Een stukje geschiedenis: van Ierland naar het Europese vasteland
Historisch gezien werd de IRWS in Ierland ingezet voor de jacht op kwartel en houtsnip. Het ras staat bekend om zijn fijne neus, waarmee het zelfs het moeilijkst te detecteren wild zoals houtsnippen kan lokaliseren en vastzetten. Vandaag de dag wordt deze setter nog steeds gebruikt op de open vlaktes van Groot-Brittannië – de ‘moors’ – voor de jacht op grouse en andere wildsoorten. In deze uitgestrekte landschappen toont de IRWS zijn ware kracht: uithoudingsvermogen, snelheid en precisie.
Hoewel in België en Nederland dergelijke open vlaktes schaars zijn, bieden bietenvelden, weilanden en akkers voldoende ruimte om de kwaliteiten van dit ras tot uiting te laten komen.
Het voorstaan: een spel van instinct en beheersing
Het kernstuk van de IRWS in actie is het voorstaan – een subtiel en indrukwekkend samenspel tussen hond, wild en voorjager. De procedure verloopt in verschillende fasen:
1. Opsporen en wijzen
De hond gebruikt zijn reukzin om wild op te sporen. Zodra hij het wild ruikt, stopt hij abrupt en wijst hij met zijn hele lichaam in de richting van het wild.
2. Couleren (benaderen)
Vervolgens sluipt hij – gecontroleerd en uiterst beheerst – dichter naar het wild toe. Dit gebeurt traag en zorgvuldig, zodat het wild niet opschrikt. De hond moet zelf inschatten hoe dicht hij kan naderen zonder te verstoren.
3. Vastzetten
Eenmaal dicht genoeg, bevriest de hond volledig. Dit is een cruciaal moment: zowel de hond als het wild bevinden zich in gespannen afwachting.
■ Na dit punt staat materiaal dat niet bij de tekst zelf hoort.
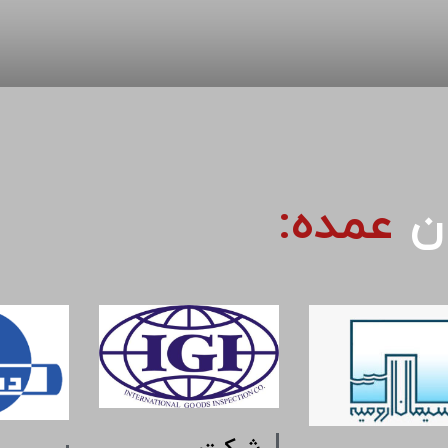
ان
عمده:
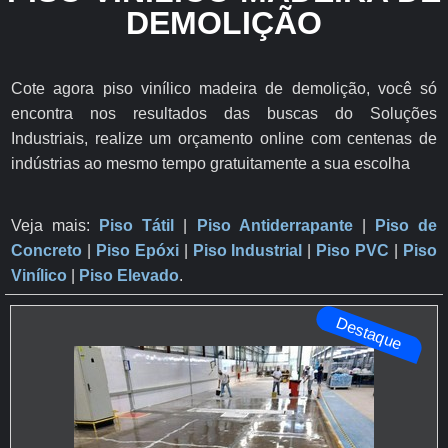
DEMOLIÇÃO
Cote agora piso vinílico madeira de demolição, você só
encontra nos resultados das buscas do Soluções
Industriais, realize um orçamento online com centenas de
indústrias ao mesmo tempo gratuitamente a sua escolha
Veja mais:
Piso Tátil
|
Piso Antiderrapante
​ |
Piso de
Concreto
|
Piso Epóxi
|
Piso Industrial
|
Piso PVC
|
Piso
Vinílico
|
Piso Elevado
.
Destaque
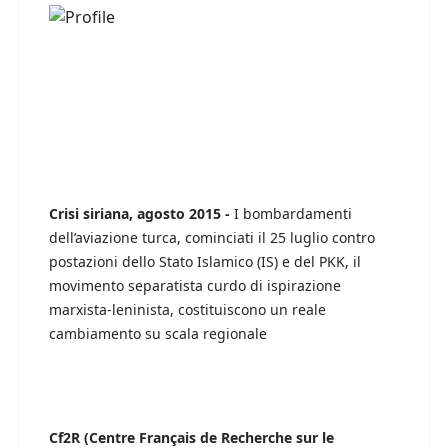
Crisi siriana, agosto 2015 -
I bombardamenti
dell’aviazione turca, cominciati il 25 luglio contro
postazioni dello Stato Islamico (IS) e del PKK, il
movimento separatista curdo di ispirazione
marxista-leninista, costituiscono un reale
cambiamento su scala regionale
Cf2R (Centre Français de Recherche sur le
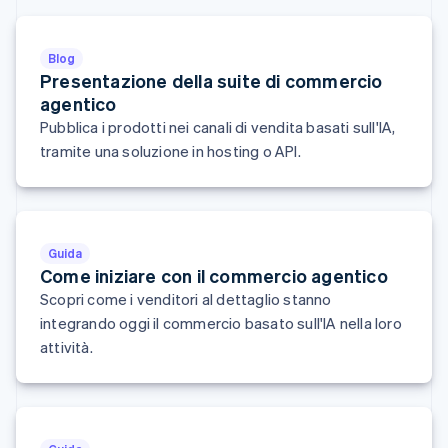
Français
English
Germania
Deutsch
English
Blog
Giappone
Presentazione della suite di commercio
日本語
English
agentico
Gibilterra
Pubblica i prodotti nei canali di vendita basati sull'IA,
English
tramite una soluzione in hosting o API.
Grecia
English
India
English
Irlanda
Guida
English
Come iniziare con il commercio agentico
Italia
Italiano
English
Scopri come i venditori al dettaglio stanno
Lettonia
integrando oggi il commercio basato sull'IA nella loro
English
attività.
Liechtenstein
Deutsch
English
Lituania
English
Lussemburgo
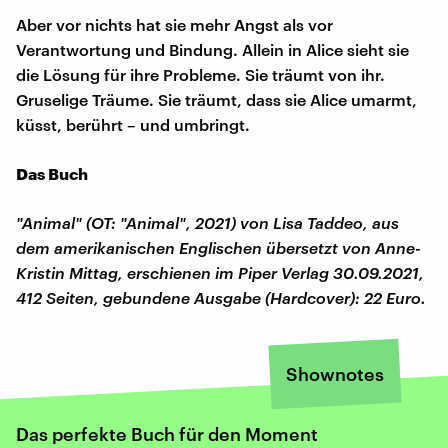
Aber vor nichts hat sie mehr Angst als vor
Verantwortung und Bindung. Allein in Alice sieht sie
die Lösung für ihre Probleme. Sie träumt von ihr.
Gruselige Träume. Sie träumt, dass sie Alice umarmt,
küsst, berührt – und umbringt.
Das Buch
"Animal" (OT: "Animal", 2021) von Lisa Taddeo, aus
dem amerikanischen Englischen übersetzt von Anne-
Kristin Mittag, erschienen im Piper Verlag 30.09.2021,
412 Seiten, gebundene Ausgabe (Hardcover): 22 Euro.
Shownotes
Das perfekte Buch für den Moment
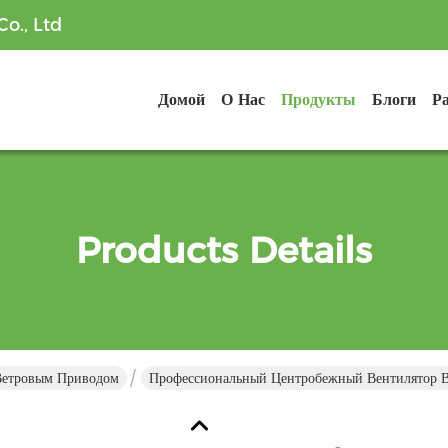
o., Ltd
Домой
О Нас
Продукты
Блоги
Р
Products Details
Ветровым Приводом
Профессиональный Центробежный Вентилятор В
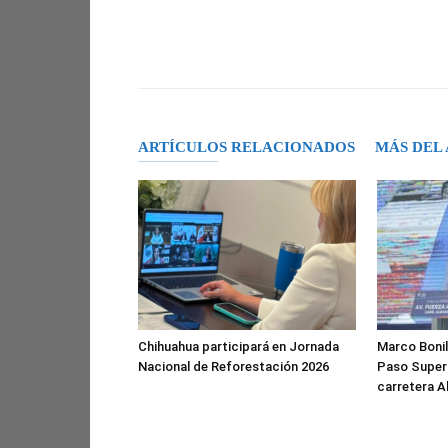
Facebook
X
Pinterest
ARTÍCULOS RELACIONADOS
MÁS DEL
Chihuahua participará en Jornada
Marco Bonil
Nacional de Reforestación 2026
Paso Superi
carretera 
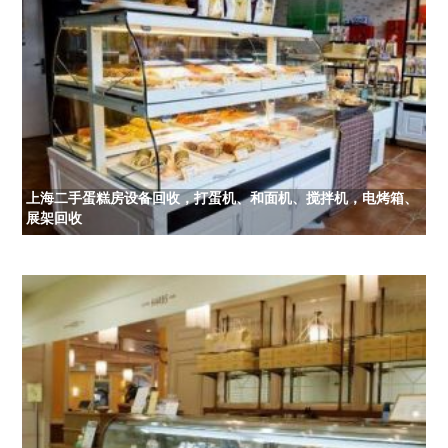
上海二手蛋糕房设备回收，打蛋机、和面机、搅拌机，电烤箱、
展架回收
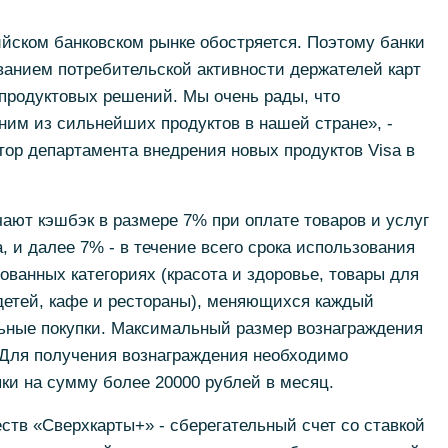
ийском банковском рынке обостряется. Поэтому банки
ванием потребительской активности держателей карт
продуктовых решений. Мы очень рады, что
ним из сильнейших продуктов в нашей стране», -
тор департамента внедрения новых продуктов Visa в
ают кэшбэк в размере 7% при оплате товаров и услуг
, и далее 7% - в течение всего срока использования
ованных категориях (красота и здоровье, товары для
детей, кафе и рестораны), меняющихся каждый
альные покупки. Максимальный размер вознаграждения
 Для получения вознаграждения необходимо
ки на сумму более 20000 рублей в месяц.
тв «Сверхкарты+» - сберегательный счет со ставкой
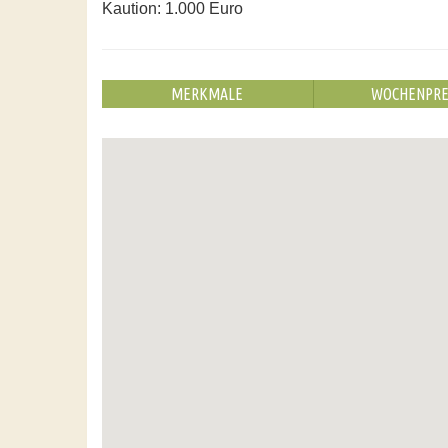
Kaution: 1.000 Euro
MERKMALE
WOCHENPRE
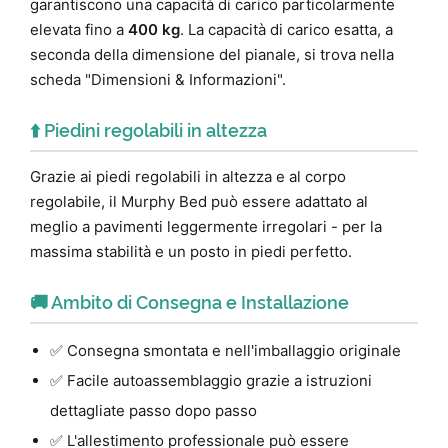
garantiscono una capacità di carico particolarmente
elevata fino a
400 kg
. La capacità di carico esatta, a
seconda della dimensione del pianale, si trova nella
scheda "Dimensioni & Informazioni".
⬆️ Piedini regolabili in altezza
Grazie ai piedi regolabili in altezza e al corpo
regolabile, il Murphy Bed può essere adattato al
meglio a pavimenti leggermente irregolari - per la
massima stabilità e un posto in piedi perfetto.
🚚 Ambito di Consegna e Installazione
✅ Consegna smontata e nell'imballaggio originale
✅ Facile autoassemblaggio grazie a istruzioni
dettagliate passo dopo passo
✅ L'allestimento professionale può essere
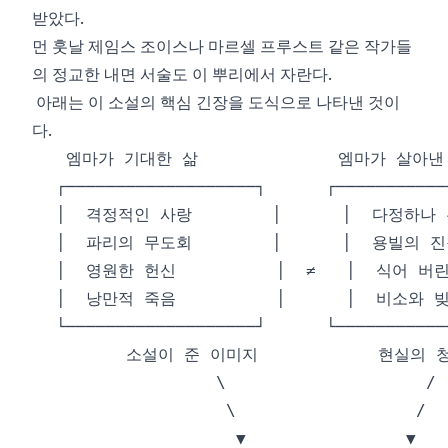
받았다.
먼 훗날 제임스 조이스나 마르셀 프루스트 같은 작가들
의 정교한 내면 서술도 이 뿌리에서 자란다.
아래는 이 소설의 핵심 긴장을 도식으로 나타낸 것이
다.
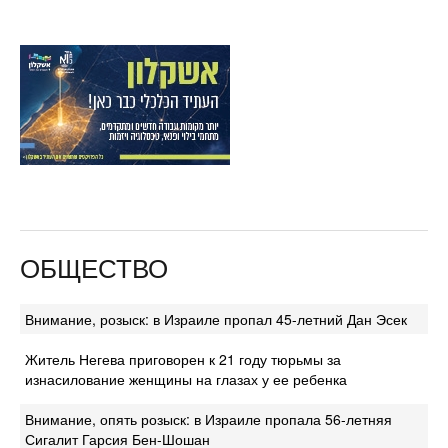
ОБЩЕСТВО
Внимание, розыск: в Израиле пропал 45-летний Дан Эсек
Житель Негева приговорен к 21 году тюрьмы за
изнасилование женщины на глазах у ее ребенка
Внимание, опять розыск: в Израиле пропала 56-летняя
Сигалит Гарсия Бен-Шошан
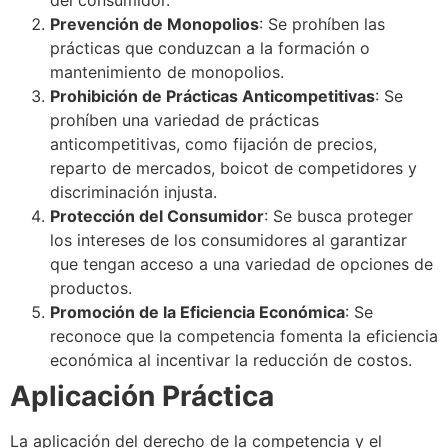
Prevención de Monopolios
: Se prohíben las
prácticas que conduzcan a la formación o
mantenimiento de monopolios.
Prohibición de Prácticas Anticompetitivas
: Se
prohíben una variedad de prácticas
anticompetitivas, como fijación de precios,
reparto de mercados, boicot de competidores y
discriminación injusta.
Protección del Consumidor
: Se busca proteger
los intereses de los consumidores al garantizar
que tengan acceso a una variedad de opciones de
productos.
Promoción de la Eficiencia Económica
: Se
reconoce que la competencia fomenta la eficiencia
económica al incentivar la reducción de costos.
Aplicación Práctica
La aplicación del derecho de la competencia y el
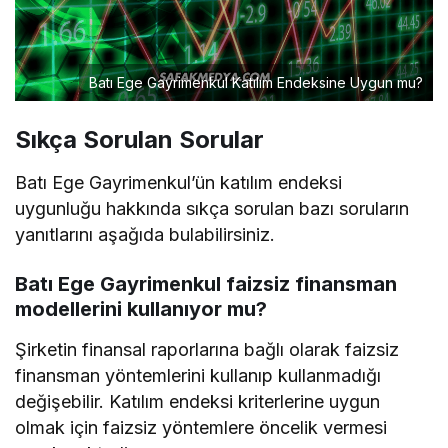
Batı Ege Gayrimenkul Katılım Endeksine Uygun mu?
Sıkça Sorulan Sorular
Batı Ege Gayrimenkul’ün katılım endeksi
uygunluğu hakkında sıkça sorulan bazı soruların
yanıtlarını aşağıda bulabilirsiniz.
Batı Ege Gayrimenkul faizsiz finansman
modellerini kullanıyor mu?
Şirketin finansal raporlarına bağlı olarak faizsiz
finansman yöntemlerini kullanıp kullanmadığı
değişebilir. Katılım endeksi kriterlerine uygun
olmak için faizsiz yöntemlere öncelik vermesi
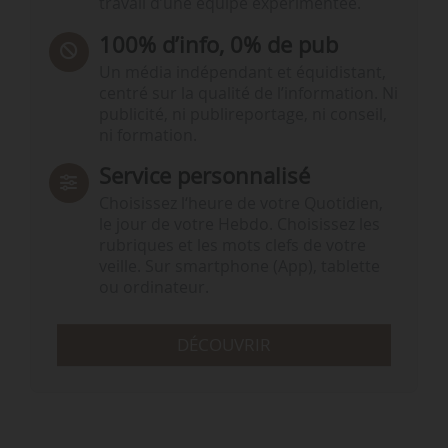
travail d’une équipe expérimentée.
100% d’info, 0% de pub
Un média indépendant et équidistant,
centré sur la qualité de l’information. Ni
publicité, ni publireportage, ni conseil,
ni formation.
Service personnalisé
Choisissez l‘heure de votre Quotidien,
le jour de votre Hebdo. Choisissez les
rubriques et les mots clefs de votre
veille. Sur smartphone (App), tablette
ou ordinateur.
DÉCOUVRIR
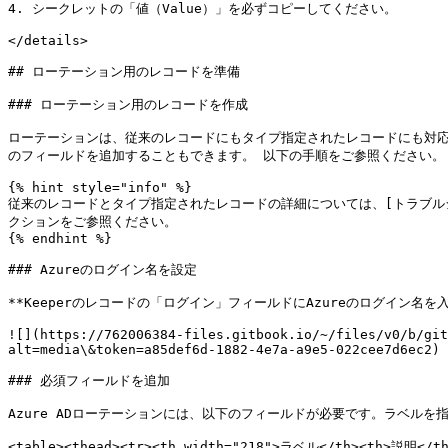
4. シークレットの「値（Value）」を必ずコピーしてください。

</details>

## ローテーション用のレコードを準備

### ローテーション用のレコードを作成

ローテーションは、従来のレコードにもタイプ指定されたレコードにも対応
のフィールドを追加することもできます。 以下の手順をご参照ください。

{% hint style="info" %}

従来のレコードとタイプ指定されたレコードの詳細については、[トラブルシューティング](/ke
クションをご参照ください。

{% endhint %}

### Azureのログイン名を設定

**Keeperのレコードの「ログイン」フィールドにAzureのログイン名を入
![](https://762006384-files.gitbook.io/~/files/v0/b/git
alt=media\&token=a85def6d-1882-4e7a-a9e5-022cee7d6ec2)

### 必須フィールドを追加

Azure ADローテーションには、以下のフィールドが必要です。ラベルを
<table><thead><tr><th width="218">ラベル</th><th>説明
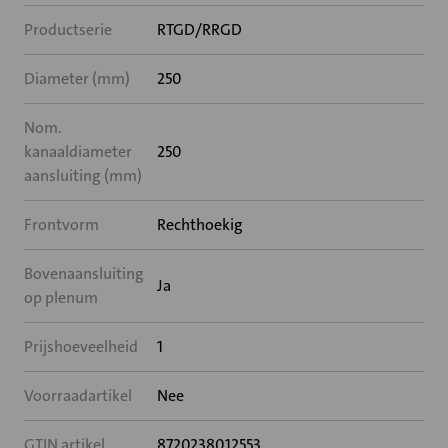
Productserie
RTGD/RRGD
Diameter (mm)
250
Nom.
kanaaldiameter
250
aansluiting (mm)
Frontvorm
Rechthoekig
Bovenaansluiting
Ja
op plenum
Prijshoeveelheid
1
Voorraadartikel
Nee
GTIN artikel
8720238012553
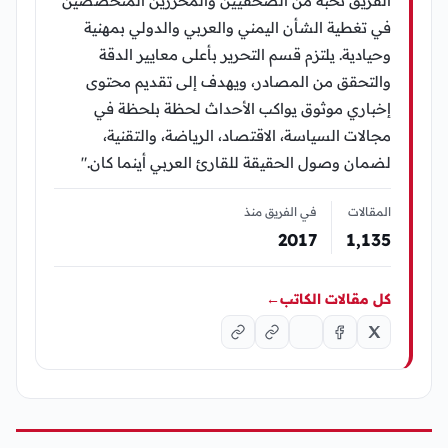
الفريق نخبة من الصحفيين والمحررين المتخصصين
في تغطية الشأن اليمني والعربي والدولي بمهنية
وحيادية. يلتزم قسم التحرير بأعلى معايير الدقة
والتحقق من المصادر، ويهدف إلى تقديم محتوى
إخباري موثوق يواكب الأحداث لحظة بلحظة في
مجالات السياسة، الاقتصاد، الرياضة، والتقنية،
لضمان وصول الحقيقة للقارئ العربي أينما كان."
المقالات
في الفريق منذ
2017
1٬135
كل مقالات الكاتب
←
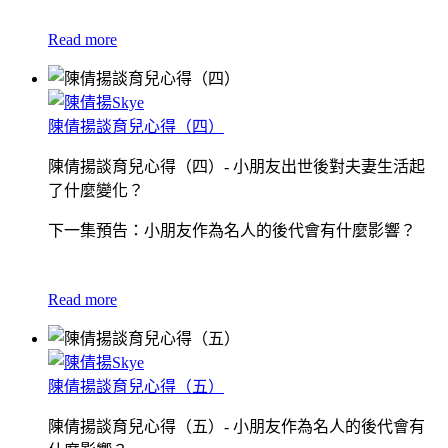
Read more
陳倩揚談育兒心得（四）
陳倩揚談育兒心得（四）- 小朋友出世後對夫妻生活起
了什麼變化？
下一集預告：小朋友作為名人的後代會有什麼影響？
Read more
陳倩揚談育兒心得（五）
陳倩揚談育兒心得（五）- 小朋友作為名人的後代會有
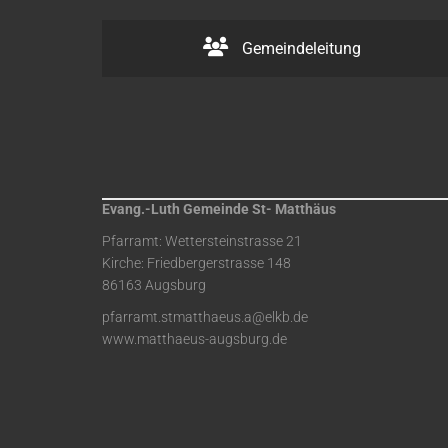
Gemeindeleitung
Evang.-Luth Gemeinde St- Matthäus
Pfarramt: Wettersteinstrasse 21
Kirche: Friedbergerstrasse 148
86163 Augsburg
pfarramt.stmatthaeus.a@elkb.de
www.matthaeus-augsburg.de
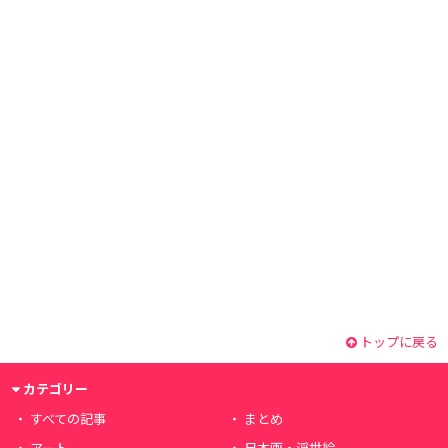
トップに戻る
カテゴリー
すべての記事
まとめ
アート
日本画・浮世絵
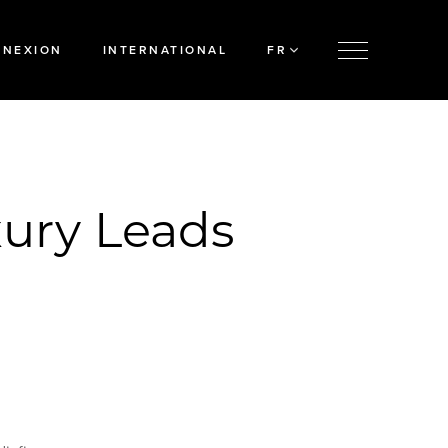
NNEXION
INTERNATIONAL
FR
xury Leads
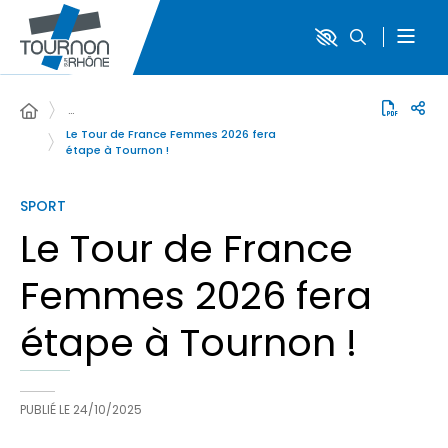
…
Le Tour de France Femmes 2026 fera
étape à Tournon !
SPORT
Le Tour de France
Femmes 2026 fera
étape à Tournon !
PUBLIÉ LE
24/10/2025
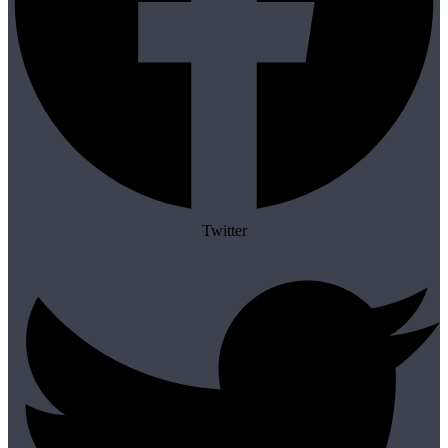
Twitter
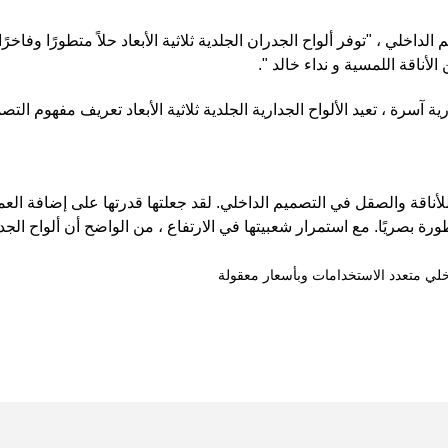
Ind] ، متخصص في التصميم الداخلي ، "توفر ألواح الجدران الجلدية ثلاثية الأبعاد حلاً
أناقة اللمسية و نداء خالد ".
سرة ، تعيد الألواح الجدارية الجلدية ثلاثية الأبعاد تعريف مفهوم التصميم
 للأناقة والصقل في التصميم الداخلي. لقد جعلتها قدرتها على إضافة ا
رة بصريًا. مع استمرار شعبيتها في الارتفاع ، من الواضح أن ألواح الجد
لي متعدد الاستخدامات وبأسعار معقولة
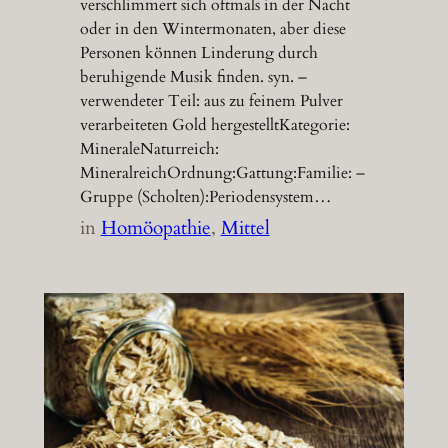
verschlimmert sich oftmals in der Nacht
oder in den Wintermonaten, aber diese
Personen können Linderung durch
beruhigende Musik finden. syn. –
verwendeter Teil: aus zu feinem Pulver
verarbeiteten Gold hergestelltKategorie:
MineraleNaturreich:
MineralreichOrdnung:Gattung:Familie: –
Gruppe (Scholten):Periodensystem…
in
Homöopathie
, 
Mittel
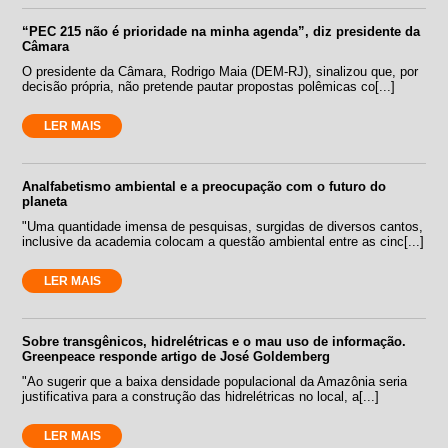
“PEC 215 não é prioridade na minha agenda”, diz presidente da
Câmara
O presidente da Câmara, Rodrigo Maia (DEM-RJ), sinalizou que, por
decisão própria, não pretende pautar propostas polêmicas co[...]
LER MAIS
Analfabetismo ambiental e a preocupação com o futuro do
planeta
"Uma quantidade imensa de pesquisas, surgidas de diversos cantos,
inclusive da academia colocam a questão ambiental entre as cinc[...]
LER MAIS
Sobre transgênicos, hidrelétricas e o mau uso de informação.
Greenpeace responde artigo de José Goldemberg
"Ao sugerir que a baixa densidade populacional da Amazônia seria
justificativa para a construção das hidrelétricas no local, a[...]
LER MAIS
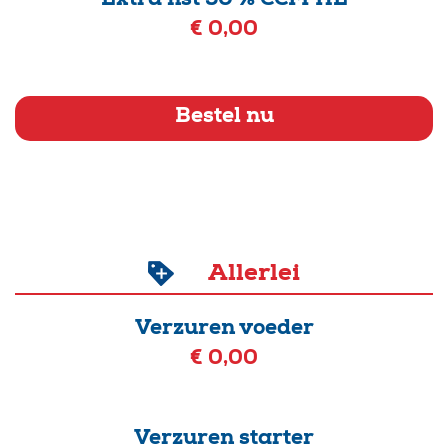
Extra nst 50 % CCM HE
€ 0,00
Bestel nu
Allerlei
Verzuren voeder
€ 0,00
Verzuren starter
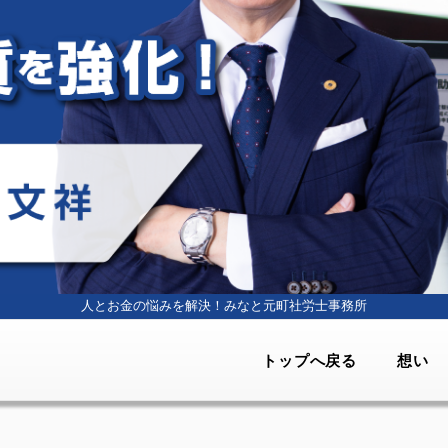
人とお金の悩みを解決！
みなと元町社労士事務所
トップへ戻る
想い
De IRWS gebruikt zijn neus om in te schatten of het wild zich verplaatst of blijft zitten.
4. Opjagen
Op commando jaagt de hond het wild op, en blijft daarna onmiddellijk staan – de zogeheten ‘steadiness’. Deze stap is essentieel voor de veiligheid en efficiëntie van het schot.
Om tot dit niveau van samenwerking te komen is intensieve training vereist. De IRWS is een intelligente, leergierige en energieke hond, die nood heeft aan duidelijke begeleiding en een vaste hand. Wanneer dit in balans is, ontstaat een unieke connectie tussen hond en voorjager.
Karaktereigenschappen en geschiktheid
De Ierse Rood-Witte Setter beschikt over een opvallend sterk uithoudingsvermogen en een hoge werkdrive. Het zijn uiterst actieve honden, die nood hebben aan zowel fysieke als mentale uitdaging. Hoewel ze bekendstaan als uitstekende familiehonden, zijn ze het meest op hun plaats bij een actief huishouden dat hen de nodige beweging, aandacht en training kan bieden.
Hun natuurlijke ‘will to please’ maakt hen tot fijne werkhonden, mits men begrijpt hoe ze functioneren. Onbegrip over hun manier van werken – zoals het verwijt dat ze "te ver vooruit" zouden werken – komt vaak voort uit een gebrek aan kennis van de specifieke jachtstijl van het ras.
Een unieke beleving binnen de jacht
Jagen met een IRWS is meer dan alleen het vinden en opjagen van wild. Het is een vorm van samenwerking waarin vertrouwen, instinct en training samenkomen. Veel voorjagers ervaren het moment waarop hun setter het wild aanwijst als minstens even waardevol als het daadwerkelijk strekken van een stuk wild.
Het jagen met een setter is geen werkmethode voor iedereen. Maar wie openstaat voor het samenspel en de natuurlijke intelligentie van dit ras, ontdekt een jachtbeleving die dieper gaat dan het schot alleen.